2018.09.21 ブログ
8月20日。夏休みも残りわずかとなったこの日、
ロザリオ学園8園の教員が一堂に会し、夏の研修
会を行いました。テーマは“幼児の音楽”。講師に
京都モンテッソーリ養成コースの委員長である岡
山眞理子先生にお越しいただき、ご指導いただき
ました。
その内容を一部ご紹介させていただきます。
◯子どもの感性が豊かであること
幼児の音楽のベースとして、まず“日常生活の中でどれだけ子どもが四季折々の自然に触れ
あっているか”が重要である。
例えばたんぽぽの綿毛のフワフワ。真っ赤に燃える海の夕焼け。たき火のパチパチたてる音。

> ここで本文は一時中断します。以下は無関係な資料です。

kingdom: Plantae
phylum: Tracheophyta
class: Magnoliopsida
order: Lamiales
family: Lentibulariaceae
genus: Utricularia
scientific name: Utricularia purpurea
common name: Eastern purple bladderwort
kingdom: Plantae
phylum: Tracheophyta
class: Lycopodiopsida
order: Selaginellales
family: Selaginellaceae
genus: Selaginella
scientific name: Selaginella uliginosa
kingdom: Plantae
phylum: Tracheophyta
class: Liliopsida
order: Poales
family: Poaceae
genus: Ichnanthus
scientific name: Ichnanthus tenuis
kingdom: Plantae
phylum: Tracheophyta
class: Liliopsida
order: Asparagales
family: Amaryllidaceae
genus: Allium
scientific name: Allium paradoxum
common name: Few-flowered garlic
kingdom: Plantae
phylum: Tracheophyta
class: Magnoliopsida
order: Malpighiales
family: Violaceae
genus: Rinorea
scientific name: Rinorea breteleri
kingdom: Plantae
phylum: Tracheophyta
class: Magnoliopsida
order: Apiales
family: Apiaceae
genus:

落ち葉を踏みしめた感触。水に触れたり、雨を感じたり、香りを嗅いだり、風を感じたり…。
こうしてたくさん自然に触れて、心揺らし、そこから音楽は育つ。
一つの曲を楽譜通り演奏しても、演奏した人によって一人ずつ違いがでてくる。そこにはそれ
ぞれの表現力があり、感性が豊かになると豊かな表現力となる。幼児の音楽にとって最も大
切なことは、心豊かになるような日常生活を大事にすることだ。
◯大人が歌い継ぐこと
良い絵本の一つの目安として、“出版されて20年以上たっているもの”とよく言われるが、
歌もまた同じことが言えるだろう。
童謡、わらべうた、昔話のうた…等々。子から子へ、大人から子へと脈々と歌い継がれてきた
これらのなかには、美しい日本の言葉があり、日本の風景、四季折々の自然の姿がある。しか
し現代、だんだんそうした歌が歌われなくなり知らない大人が多くなっている。これはとても
残念なことだ。だからこそ幼稚園には歌い継ぐ使命が有るだろう。新しい歌、流行の歌もい
い。だが、こうした歌をたくさん、たくさん子どもたちに歌い継いで欲しい。
〇子どもたちに本物の音楽を
“小さい時に本物の音を聞かせてあげることがとても大事であり、これが音楽のいい方向に
つながっていく”これは世界的指揮者の小澤征爾さんの言葉であるが、小さい時に生の音、本
物の音をたっぷり浴びた子は豊かになる。子どもは本物が解る。感動を言葉で表現できなくて
も心で感じている。だからこそ一番良いも、本物を与えなければいけない。子ども達に様々
な楽器を紹介し、それぞれの特有な音色、奏でるハーモニーの美しさを是非、大人が生で聞か
せてあげて欲しい。
〇最後に皆で
一つ一つの言葉を大切にする歌い方、歌の情景が思い描ける為の環境の工夫や、音楽に情感を
加える方法等ご指導いただいた後、皆で様々な曲を合奏、合唱し音楽の楽しさ、心地よさを感
じながら会を終えた。
幼児の音楽教育は、教え込んで詰め込むこと、覚えさせるものではありません。まして行事
の為に集中的に特訓するものでもありません。そうすると、もしかすると音楽との出会いが苦
痛な体験になってしまうかもしれないでしょう。
子どもが心から音楽を楽しみ、音楽に親しめるかどうかは、教師がどう出会わせていくかに
よるところが大きいということを改めて実感しました。子どもの日常生活の中に自然と音楽が
溶け込み、心豊かな体験となるよう今回の学びを生かしていきたいと思います。